Eureka Township considers special assessment for road

By Mike Taylor • Last Updated 11:55 am on Tuesday, October 15, 2013

Eureka Township Board members, from left, Elaine Pendrick, Cindy Hanson and Rodney Roy discuss the possibility of imposing a new road assessment for residents living along Karner Drive. — Daily News/Mike Taylor

EUREKA TOWNSHIP — Residents living on Karner Drive could be looking at a special assessment of $150 per year to cover the cost of maintaining the road there.

Some residents living on Karner have petitioned the Eureka Township Board to add the assessment beginning with this winter’s tax bill.

The move is necessary, residents say, because many of them along the short section of road have not been footing their share of the road’s upkeep. All residents of the street originally agreed to pay a share of the road’s upkeep expenses, but many have reneged on that promise.

Because the road is gravel, the Road Commission for Montcalm County will not perform maintenance there, including snow plowing. These services currently are contracted privately.

At Monday evening’s township meeting, one Karner Drive resident addressed board members, saying, “Those people signed when they bought their property but now they don’t want to maintain the road and help it look better.”

The board earlier sent out a petition to the 12 property owners on the road. According to Clerk Linda Ruwersma, 10 of those petitions were returned. All but one favored the assessment.

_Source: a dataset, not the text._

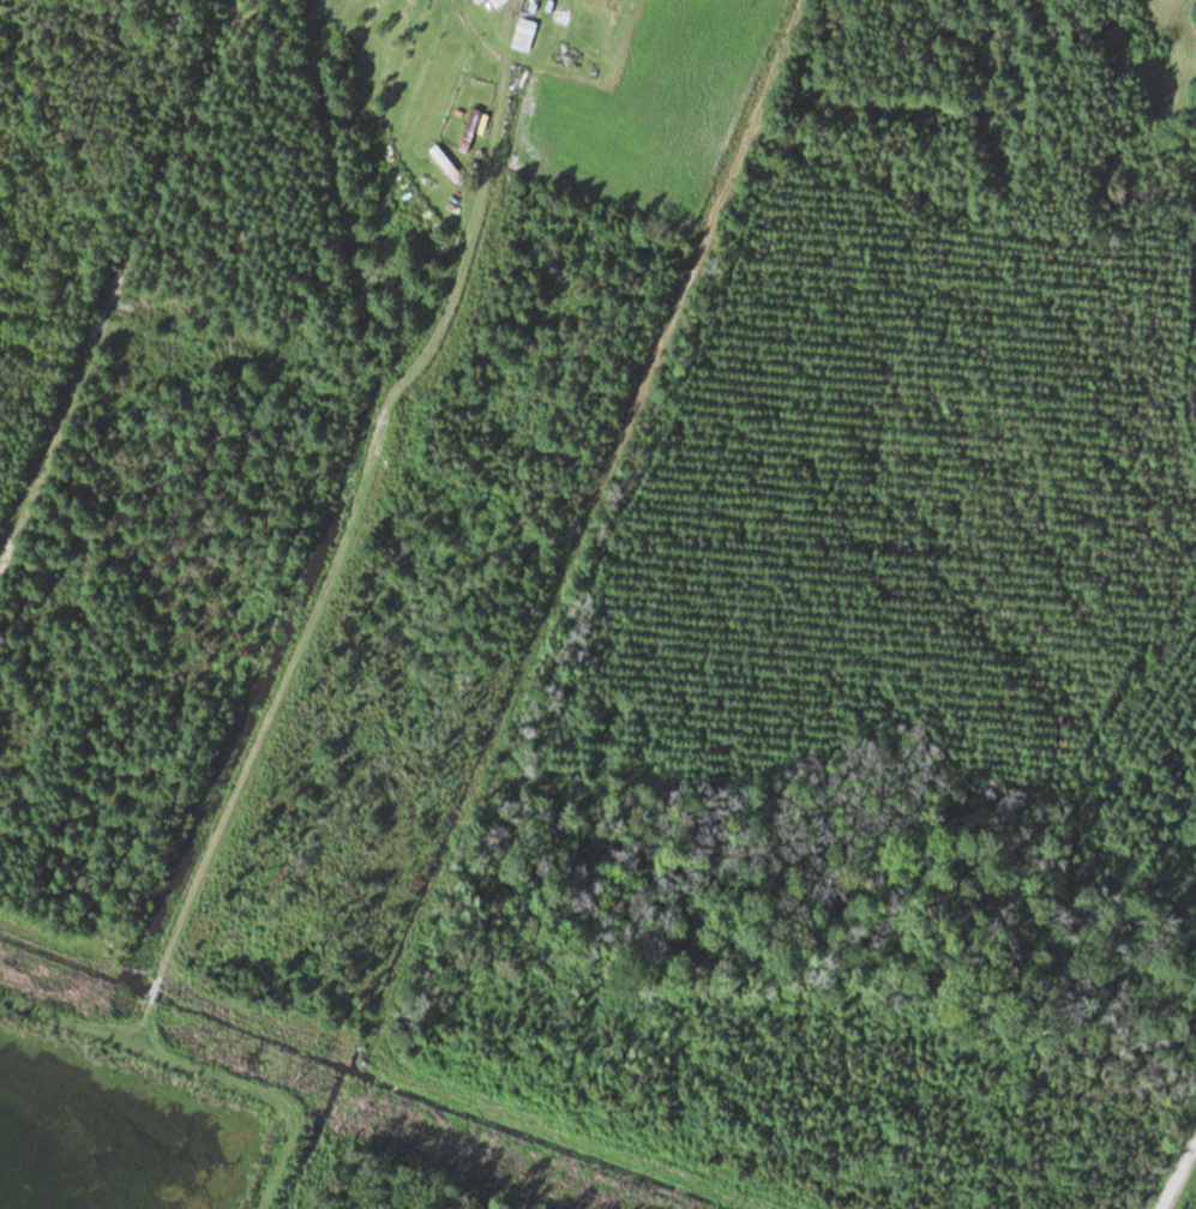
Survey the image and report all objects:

The board voted to have a second public hearing on the issue next month, after which — depending on the outcome of that hearing — they will vote on the assessment.

The board also heard from Zoning Administrator Tom Faussett and Planning Commission Chairman Mark Wilkin regarding a planned public pavilion. The pavilion will go in next spring in the lot adjacent to the township offices.

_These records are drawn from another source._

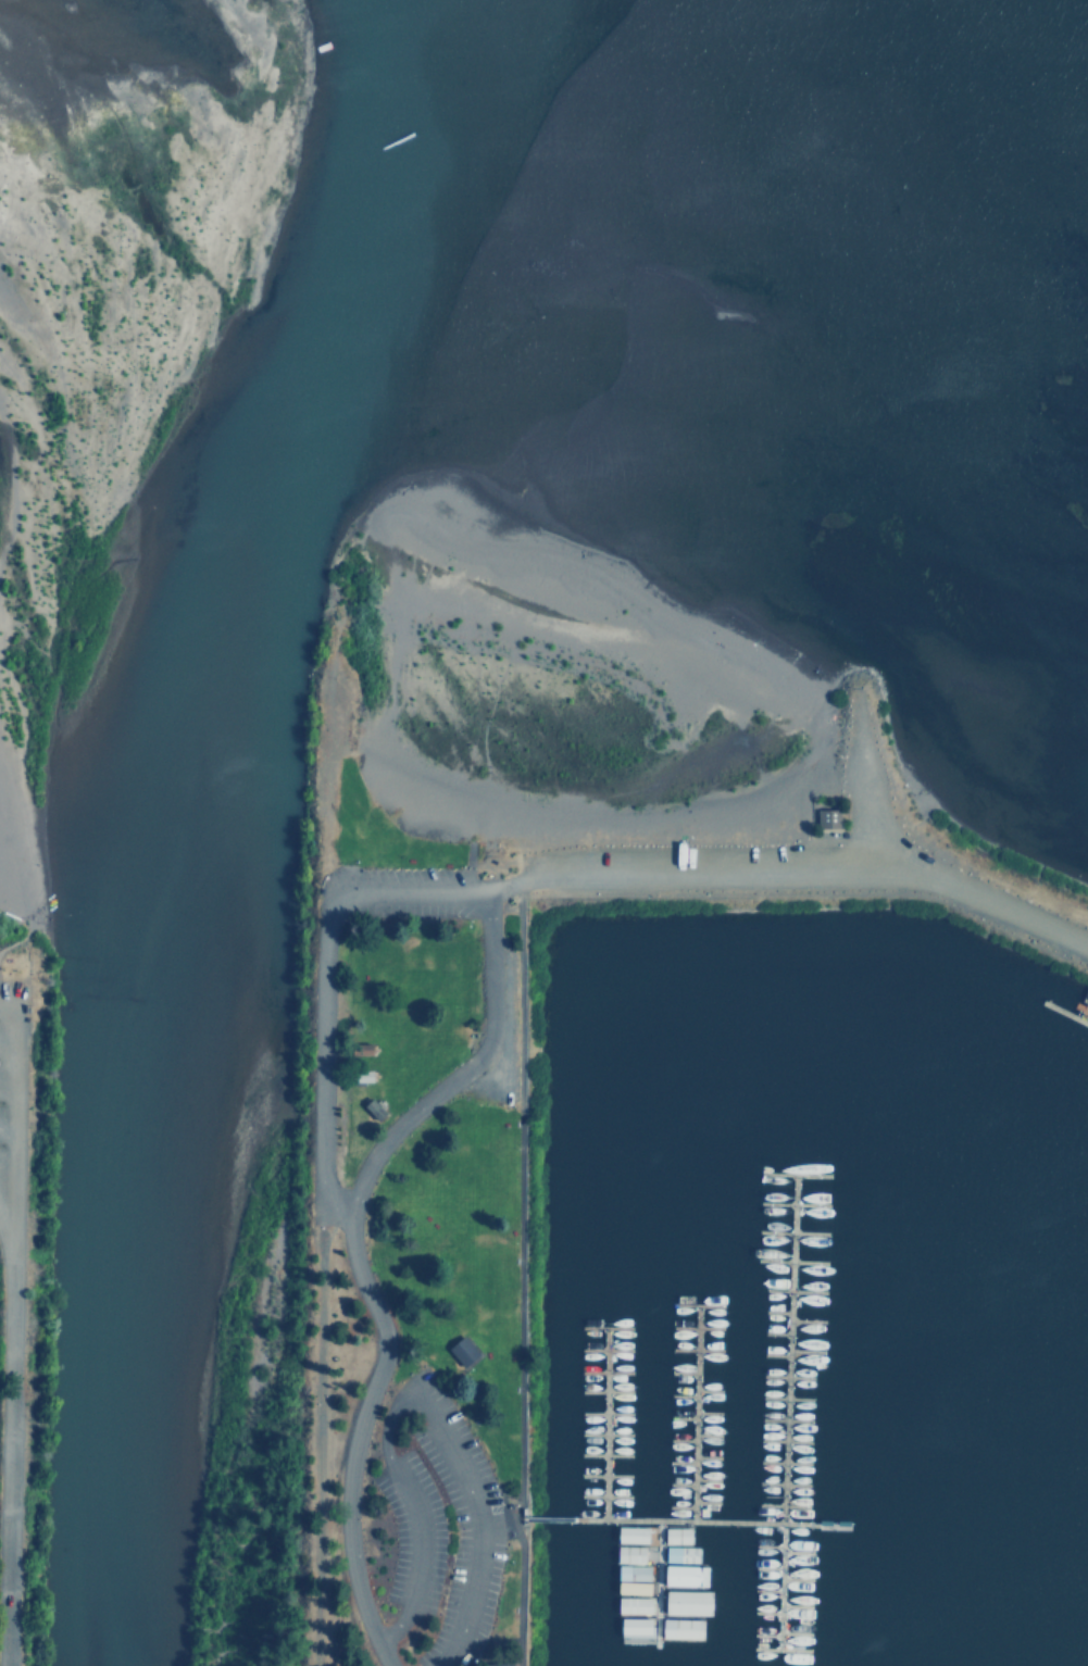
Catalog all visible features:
lighthouse: (338, 677)
road: (858, 778)
river: (176, 810)
building: (825, 816)
parking lot: (881, 818)
parking lot: (693, 855)
road: (795, 870)
parking lot: (411, 890)
road: (320, 985)
parking lot: (503, 998)
road: (1082, 1006)
road: (1079, 1007)
road: (1063, 1012)
road: (5, 1039)
road: (464, 1067)
parking lot: (10, 1071)
road: (5, 1083)
road: (12, 1110)
road: (6, 1125)
park: (477, 1145)
road: (792, 1173)
road: (791, 1203)
road: (1, 1224)
road: (790, 1232)
road: (789, 1260)
road: (519, 1275)
park: (23, 1277)
road: (792, 1290)
road: (695, 1304)
road: (774, 1311)
road: (804, 1320)
road: (603, 1326)
road: (694, 1326)
road: (774, 1332)
road: (694, 1348)
building: (458, 1349)
road: (603, 1349)
road: (803, 1351)
road: (773, 1355)
road: (603, 1371)
road: (681, 1372)
road: (784, 1375)
road: (603, 1389)
road: (705, 1390)
road: (680, 1394)
road: (784, 1398)
road: (414, 1401)
road: (784, 1411)
road: (603, 1412)
road: (705, 1412)
road: (693, 1413)
road: (680, 1418)
road: (782, 1419)
road: (603, 1423)
road: (314, 1429)
road: (603, 1433)
road: (704, 1435)
road: (353, 1436)
road: (782, 1440)
road: (679, 1441)
road: (8, 1446)
road: (603, 1455)
road: (704, 1457)
road: (679, 1462)
road: (781, 1462)
road: (602, 1475)
road: (704, 1480)
road: (780, 1484)
road: (678, 1485)
road: (602, 1496)
road: (703, 1502)
road: (780, 1506)
road: (678, 1507)
road: (679, 1522)
parking lot: (430, 1523)
building: (629, 1533)
building: (676, 1535)
road: (766, 1546)
road: (794, 1552)
building: (680, 1553)
road: (765, 1568)
building: (683, 1574)
road: (794, 1579)
road: (655, 1581)
road: (765, 1590)
building: (684, 1601)
building: (634, 1604)
road: (793, 1605)
road: (764, 1612)
building: (636, 1625)
building: (679, 1627)
road: (792, 1632)
road: (763, 1635)
road: (778, 1649)
building: (491, 1664)

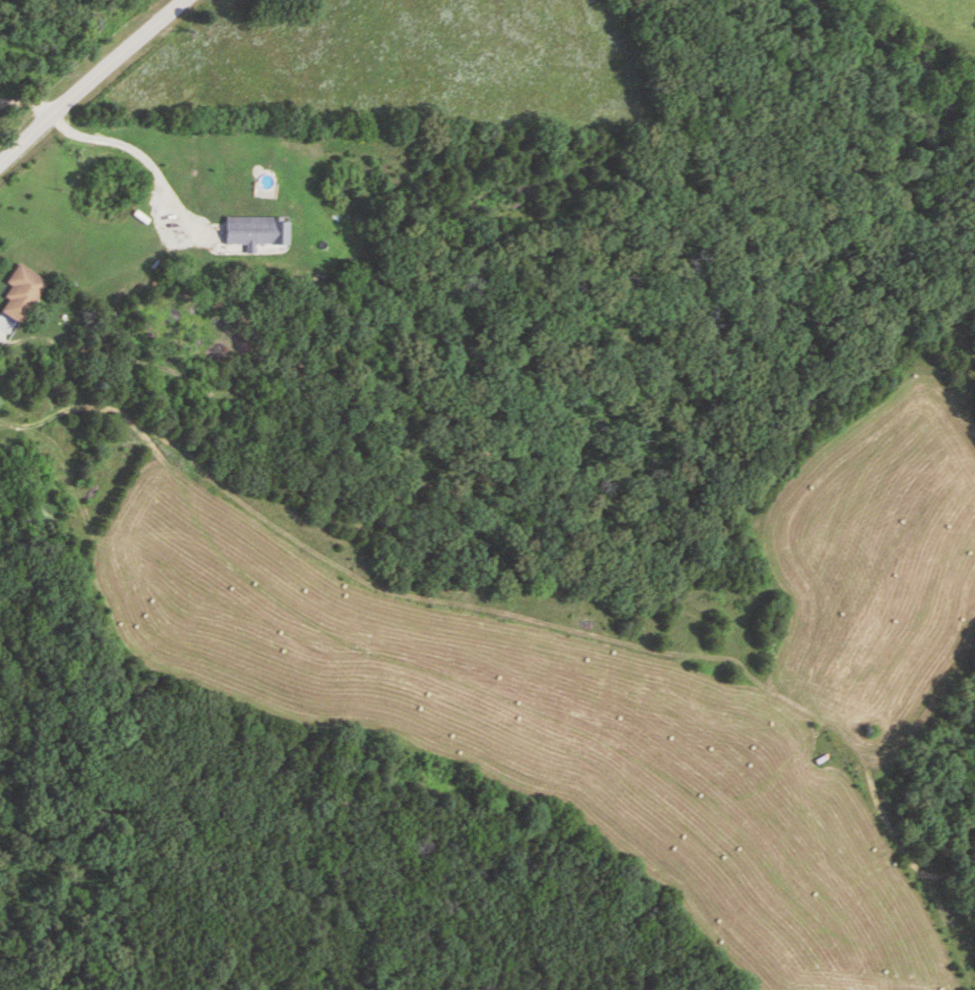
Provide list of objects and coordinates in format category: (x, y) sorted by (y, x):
road: (87, 77)
road: (25, 102)
road: (141, 152)
building: (249, 231)
building: (21, 292)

According to Faussett, bid for the initial excavating and drainage work came in lower than expected.

“We only got one legitimate bid for the site work,” Faussett said.

That bid is for $8,700 from Simmons Excavating in Greenville. The site work should be completed before the onset of winter. The pavilion itself will be constructed in the spring by students from Greenville High School’s industrial arts class.

“They have done other pavilions around town,” said Wilkin. “They’re excited to be doing it.”

The board also looked at adopting a fireworks ordinance, opting to adopt an ordinance similar to that recently put in place in the city of Greenville. The ordinance allows the use of consumer fireworks between the hours of 8 a.m. and 1 a.m. on most national holidays, as well as one day immediately before and after those holidays.

Trustee Brad Kelly suggested limiting the use of fireworks to only the day of each holiday from 8 a.m. until 11 p.m.

Ruwersma noted that adopting rules different that the city’s would make ordinance enforcement difficult for area law enforcement.

“I think we should stick with the city’s rules,” Ruwersma said. “Besides, it is only for a few days.”

Kelly and Trustee Elaine Pendrick voted against the ordinance with the rest of board members present voting in favor of it.

In other township business, the board voted to:

• Approve the next public hearing on the 2014 budget.

• Purchase eight new chairs for the conference room at a cost of $70 per chair.

• Have Consumers Energy install a new streetlight at the corner of Johnson and Dick roads at a cost of approximately $125.

• Purchase a new radar gun for the Montcalm County Sheriff’s Department at a cost of about $1,000.

• Purchase a new rifle with red dot sighting system for the Sheriff’s Department at a cost not to exceed $1,500.